Mantv7.id – Di tengah lantang nyanyian tentang “pemulihan ekonomi”, justru terkuak sebuah ironi: perusahaan tekstil raksasa PT Sri Rejeki Isman Tbk (Sritex) terlibat dalam kisah kelam kredit bermasalah bernilai triliunan. Nama Iwan Setiawan Lukminto, mantan Direktur Utama sekaligus Komisaris Utama Sritex, kini muncul sebagai tokoh utama dalam bab baru sejarah kelabu tata kelola negeri.
Dalam narasi hukum yang dibangun Kejaksaan Agung, dana pinjaman yang seyogianya menjadi penggerak produktivitas diduga dialihkan untuk kepentingan pribadi dan pembelian aset yang tak memberi nilai tambah, seperti properti di Jogja dan Solo. Sebuah pengkhianatan terhadap etika bisnis dan komitmen akad perbankan.
Berdasarkan penyidikan, Sritex menerima fasilitas pembiayaan dari Bank Jateng senilai Rp395 miliar, dari kelompok Himbara (BNI, BRI, LPEI) sebesar Rp2,5 triliun, serta dari Bank DKI dan Bank BJB sebesar Rp692 miliar. Ironisnya, dua bank milik daerah tersebut disebut memberikan pinjaman dengan mengabaikan prosedur dan prinsip kehati-hatian.

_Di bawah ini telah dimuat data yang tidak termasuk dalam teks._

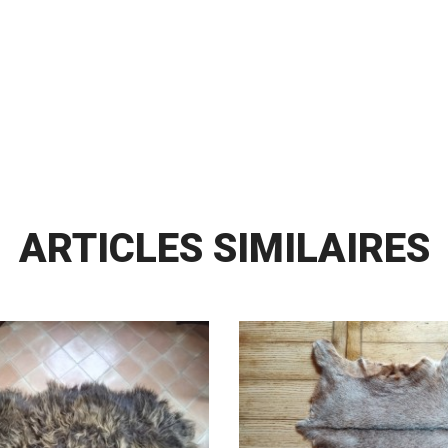
ARTICLES SIMILAIRES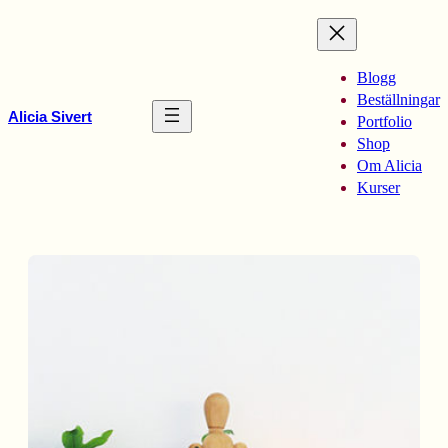
Hoppa
till
innehåll
Blogg
Beställningar
Alicia Sivert
Portfolio
Shop
Om Alicia
Kurser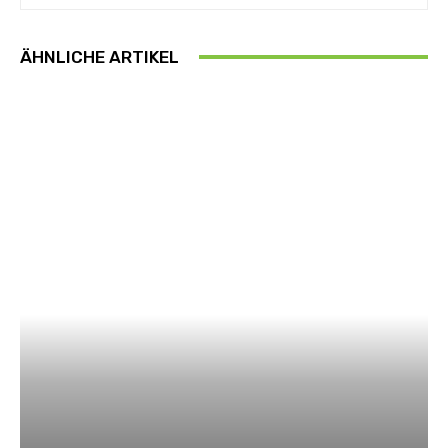
ÄHNLICHE ARTIKEL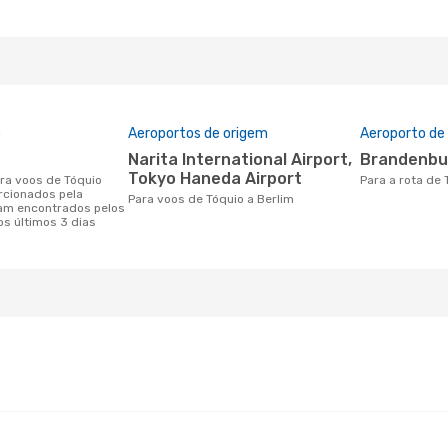
o
Aeroportos de origem
Aeroporto de
Narita International Airport,
Brandenbu
Tokyo Haneda Airport
Para a rota de
rcionados pela
Para voos de Tóquio a Berlim
am encontrados pelos
os últimos 3 dias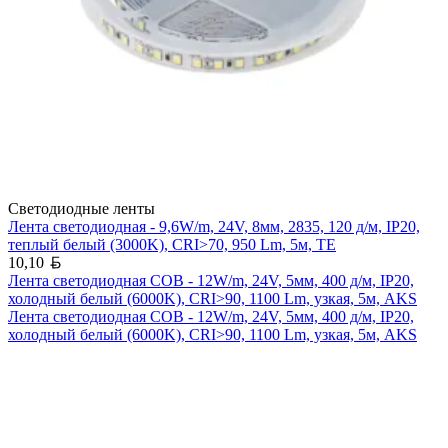
Светодиодные ленты
Лента светодиодная - 9,6W/m, 24V, 8мм, 2835, 120 д/м, IP20,
теплый белый (3000K), CRI>70, 950 Lm, 5м, TE
Белорусский рубль
10,10
Лента светодиодная COB - 12W/m, 24V, 5мм, 400 д/м, IP20,
холодный белый (6000K), CRI>90, 1100 Lm, узкая, 5м, AKS
Лента светодиодная COB - 12W/m, 24V, 5мм, 400 д/м, IP20,
холодный белый (6000K), CRI>90, 1100 Lm, узкая, 5м, AKS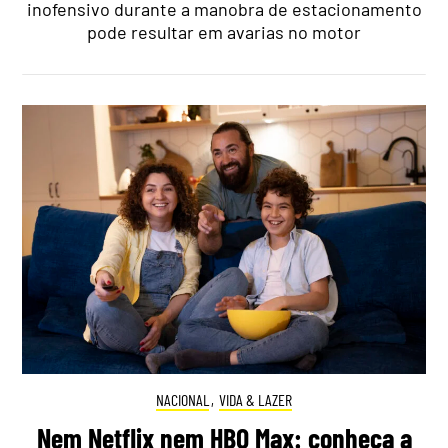
inofensivo durante a manobra de estacionamento
pode resultar em avarias no motor
NACIONAL
,
VIDA & LAZER
Nem Netflix nem HBO Max: conheça a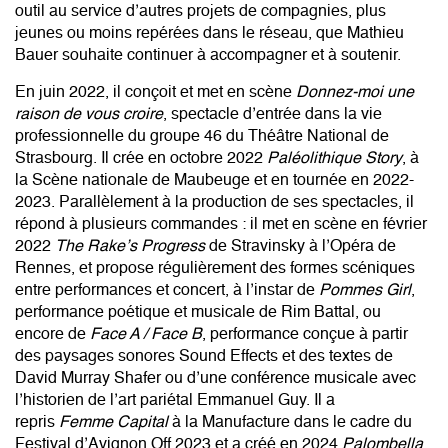
outil au service d’autres projets de compagnies, plus
jeunes ou moins repérées dans le réseau, que Mathieu
Bauer souhaite continuer à accompagner et à soutenir.
En juin 2022, il conçoit et met en scène
Donnez-moi une
raison de vous croire
, spectacle d’entrée dans la vie
professionnelle du groupe 46 du Théâtre National de
Strasbourg. Il crée en octobre 2022
Paléolithique Story
, à
la Scène nationale de Maubeuge et en tournée en 2022-
2023. Parallèlement à la production de ses spectacles, il
répond à plusieurs commandes : il met en scène en février
2022
The Rake’s Progress
de Stravinsky à l’Opéra de
Rennes, et propose régulièrement des formes scéniques
entre performances et concert, à l’instar de
Pommes Girl
,
performance poétique et musicale de Rim Battal, ou
encore de
Face A / Face B
, performance conçue à partir
des paysages sonores Sound Effects et des textes de
David Murray Shafer ou d’une conférence musicale avec
l’historien de l’art pariétal Emmanuel Guy. Il a
repris
Femme Capital
à la Manufacture dans le cadre du
Festival d’Avignon Off 2023 et a créé en 2024
Palombella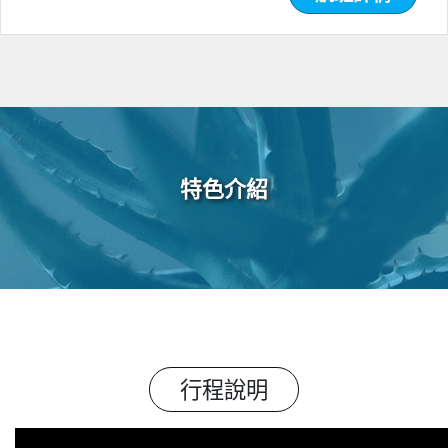
特色介紹
行程說明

Dua mantan pejabat perbankan, Zainuddin Mappa dan Dicky Syahbandinata, kini menyandang status tersangka. Mereka diduga meloloskan pinjaman jumbo tanpa analisis risiko yang memadai, meskipun peringkat kredit perusahaan saat itu sudah berada pada tingkat mengkhawatirkan. Sebuah peringatan yang diabaikan, mungkin karena bisikan kepentingan.
Pertanyaan pun bergema di ruang publik: mungkinkah lembaga keuangan sebesar itu meloloskan pinjaman tanpa “bisikan” dari balik tirai kekuasaan? Ataukah ini mencerminkan adanya lubang dalam sistem yang dibiarkan terbuka dan dimanfaatkan oleh mereka yang paham cara bermain?
Pasal-pasal hukum telah dijatuhkan: Pasal 2 ayat 1 dan Pasal 3 jo Pasal 18 UU Tipikor serta Pasal 55 KUHP menjadi dasar untuk menjerat para pelaku. Namun publik tidak hanya menanti vonis, melainkan pemulihan integritas dan keadilan yang hakiki: agar yang bersalah tak bisa lagi bersembunyi di balik setelan jas dan lobi mewah.

Logo YLPK PERARI, Tidak akan ada perdamaian tanpa adanya keadilan. (Foto: Mantv7.id)
Humas YLPK Perari DPP Banten, Siarruddin, menyoroti fenomena ini sebagai bentuk “korupsi kelas tinggi yang membungkus diri dengan kemasan bisnis”. “Negara bukan sedang salah kelola, tapi diduga sedang dijarah secara sistematis oleh simbiosis konglomerat dan elit keuangan,” ujarnya dengan nada prihatin.
Dalam lanskap semacam ini, tak heran jika sebagian rakyat memilih diam. Mereka telah terlalu sering menyaksikan cerita yang sama: ketika institusi negara terluka, rakyatlah yang berdarah. Dan kerugian triliunan itu bukan sekadar hitungan akuntansi, tapi luka kolektif bagi bangsa yang berjuang lewat keringat dan pajak.
Kini, harapan tinggal satu: keadilan yang menyala, bukan basa-basi hukum yang padam oleh kekuasaan. Akankah proses ini terbuka dan menyeluruh? Ataukah berakhir seperti kisah-kisah lampau, di mana yang lemah ditekan dan yang kuat cukup menggandeng pengacara?
Di tengah semua ini, rakyat kembali diminta berkorban demi “pemulihan”, sementara mereka yang diduga menikmati hasil penyimpangan, masih tidur nyenyak di ranjang empuk kekuasaan setidaknya, hingga suara palu keadilan benar-benar membangunkan nurani.